Indépendamment des longueurs du personnage de Passwan-Oglou, de celui de l’Officier allemand, etc., nous avons remarqué avec peine que trois jours au plus après la mort de Mlle Clairon on ait d’une manière trop frappante rappelé sur la scène l’histoire de revenant qui est à la tète de ses Mémoires.
La Décade philosophique, littéraire et politique, onzième année, IIme trimestre, n° 15, 30 pluviose, p. 377-379 :
[Le critique suppose (avec vraisemblance) que l'auteur de la pièce a voulu dénoncer un travers social banal, le petit jeu des « mystificateurs » qui consiste à se moquer « de quelques esprits confians » et d'en faire la risée du cercle. Il est légitime pour l'auteur dramatique de s'en prendre à un travers que la loi ne réprime pas. Collin d'Harleville montre une famille où chacun veut s'amuser aux dépens d'un jeune homme qu'on croit naïf, mais qui se révèle un habile manipulateur le critique énumère toutes les mystifications que celui qu'on croyait manipuler réussit à manigancer aux dépens de ceux qui se croyaient plus malins que lui. La pièce vaut plus par les « détails piquans et comiques » plus que par « la fable de cette comédie [qui] n'est pas sans reproche » (mais le critique ne formule pas ces reproches). Pièce à tiroirs, « les scènes prises à part » rappellent le talent de l'auteur de plusieurs tragédies remarquables par leur style e tla qualité de leur versification. Et reprocher à Collin d'Harleville d'écrire une pièce plutôt légère, c'est vouloir que les auteurs ne produisent que d'« immortelles conceptions ».]
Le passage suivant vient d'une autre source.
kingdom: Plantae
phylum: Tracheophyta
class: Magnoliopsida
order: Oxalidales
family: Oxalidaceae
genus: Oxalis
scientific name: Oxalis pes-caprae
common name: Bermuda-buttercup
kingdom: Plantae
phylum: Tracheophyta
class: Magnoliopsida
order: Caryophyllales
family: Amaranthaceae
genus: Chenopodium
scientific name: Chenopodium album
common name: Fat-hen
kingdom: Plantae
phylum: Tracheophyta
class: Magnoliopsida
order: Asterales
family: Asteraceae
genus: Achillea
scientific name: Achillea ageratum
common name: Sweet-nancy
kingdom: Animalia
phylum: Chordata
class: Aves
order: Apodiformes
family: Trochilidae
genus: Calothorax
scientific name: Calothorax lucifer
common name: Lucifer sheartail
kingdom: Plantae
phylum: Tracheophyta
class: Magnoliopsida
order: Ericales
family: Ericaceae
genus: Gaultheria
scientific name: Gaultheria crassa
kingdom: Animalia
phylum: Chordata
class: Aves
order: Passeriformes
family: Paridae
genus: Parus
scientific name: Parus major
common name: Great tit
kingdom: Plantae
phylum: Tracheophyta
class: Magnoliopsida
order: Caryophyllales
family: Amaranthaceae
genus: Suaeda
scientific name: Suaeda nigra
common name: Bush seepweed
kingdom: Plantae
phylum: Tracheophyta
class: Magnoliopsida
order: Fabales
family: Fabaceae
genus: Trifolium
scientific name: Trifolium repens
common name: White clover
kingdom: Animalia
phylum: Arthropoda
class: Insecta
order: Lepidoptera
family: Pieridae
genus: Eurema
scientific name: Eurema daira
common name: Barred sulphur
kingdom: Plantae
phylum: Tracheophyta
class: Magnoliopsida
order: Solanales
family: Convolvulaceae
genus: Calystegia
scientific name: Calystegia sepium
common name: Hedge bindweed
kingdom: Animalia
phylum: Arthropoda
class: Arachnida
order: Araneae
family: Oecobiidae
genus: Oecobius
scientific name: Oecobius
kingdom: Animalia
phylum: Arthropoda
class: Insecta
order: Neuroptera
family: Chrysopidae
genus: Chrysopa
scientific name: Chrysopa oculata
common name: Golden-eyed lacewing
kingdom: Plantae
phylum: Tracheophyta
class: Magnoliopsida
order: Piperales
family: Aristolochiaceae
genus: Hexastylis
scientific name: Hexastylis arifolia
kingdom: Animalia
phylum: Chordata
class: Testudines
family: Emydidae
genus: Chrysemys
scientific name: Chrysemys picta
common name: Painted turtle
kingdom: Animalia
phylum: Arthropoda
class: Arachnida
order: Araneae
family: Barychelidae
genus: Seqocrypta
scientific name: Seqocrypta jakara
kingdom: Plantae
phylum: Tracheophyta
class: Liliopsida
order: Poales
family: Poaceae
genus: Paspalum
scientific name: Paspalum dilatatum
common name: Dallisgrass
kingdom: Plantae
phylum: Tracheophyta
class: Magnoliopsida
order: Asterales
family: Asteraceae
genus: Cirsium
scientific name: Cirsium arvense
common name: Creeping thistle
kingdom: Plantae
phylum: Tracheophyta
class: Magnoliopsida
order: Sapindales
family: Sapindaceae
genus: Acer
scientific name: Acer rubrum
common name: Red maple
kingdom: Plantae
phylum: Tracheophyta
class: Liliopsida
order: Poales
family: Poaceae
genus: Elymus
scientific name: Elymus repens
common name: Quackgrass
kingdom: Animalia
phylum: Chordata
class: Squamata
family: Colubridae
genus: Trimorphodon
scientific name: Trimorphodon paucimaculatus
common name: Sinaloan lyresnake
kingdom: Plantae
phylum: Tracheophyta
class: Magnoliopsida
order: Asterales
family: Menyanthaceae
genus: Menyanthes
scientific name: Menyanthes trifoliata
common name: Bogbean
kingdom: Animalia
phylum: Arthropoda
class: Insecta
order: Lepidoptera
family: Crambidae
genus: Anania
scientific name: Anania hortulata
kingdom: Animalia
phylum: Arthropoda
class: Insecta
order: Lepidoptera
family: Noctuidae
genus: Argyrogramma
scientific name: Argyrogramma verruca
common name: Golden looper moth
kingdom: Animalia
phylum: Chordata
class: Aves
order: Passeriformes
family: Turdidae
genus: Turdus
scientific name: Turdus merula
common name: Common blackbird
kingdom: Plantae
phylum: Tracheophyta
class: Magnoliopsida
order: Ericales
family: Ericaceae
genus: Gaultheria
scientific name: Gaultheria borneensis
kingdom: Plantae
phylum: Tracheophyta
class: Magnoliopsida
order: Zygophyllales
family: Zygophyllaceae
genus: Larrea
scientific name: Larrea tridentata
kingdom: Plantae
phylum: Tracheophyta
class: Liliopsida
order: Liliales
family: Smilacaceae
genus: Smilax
Malice pour Malice, en trois actes, en vers.
IL était d'un bon esprit et d'un cœur loyal de s'élever contre cet indécent amusement devenu trop à la mode dans quelques sociétés blasées et corrompues, et qui consiste à se jouer de l'inattention ou de la crédulité de quelques esprits confians, pour les rendre les objets de la risée d'un cercle. Il est, comme on le sait très-bien, quelques individus qui n'ont même d'arme caractère et d'autre existence dans le monde que le caractère et l'existence de Mystificateurs. Ce vice social, ainsi que le ridicule de ceux qui le protègent, n'étant pas répressibles par les lois, sont des travers que l'auteur comique a droit de dénoncer, de poursuivre et d'immoler au ridicule. Ce fut sans doute l'intention du C. Collin-Harleville.
Il suppose dans sa comédie que toute une famille légère et frivole, se propose un grand plaisir de s'amuser aux dépens d'un jeune homme dont la candeur et l'ingénuité sont connues. Ils se partagent leurs rôles en conséquence, et confient la partie la plus essentielle de la mystification au grand coryphée de la troupe joyeuse : mais le jeune homme que l'on croit si candide,.s'aperçoit très-bien de la comédie qu'on veut jouer, fait semblant d'en être la dupe, et en mystifie tour à tour tous les personnages, en faisant tourner contre eux leurs propres stratagèmes.
C'est ainsi qu'à la jeune élégante, qui s'est déguisée en soubrette, il décoche un valet insolent et goguenard qui l'embrasse malgré elle et lui parle le langage de la familiarité la plus cavalière , sans qu'elle ose et puisse s'en formaliser.
C'est ainsi qu'à la vieille tante, qui se dit malade, il persuade qu'elle l'est véritablement.
Qu'au jeune fat, qui croit rire à ses dépens, il fait faire une promenade forcée et lui souffle sa maîtresse.
Enfin qu'au grand mystificateur, qui veut se faire passer pour Passwan-Oglu, il fait une peur effroyable en se disant offensé par ce tartare, et voulant venger sa famille massacrée dans les combats de ce rébelle contre le grand-seigneur.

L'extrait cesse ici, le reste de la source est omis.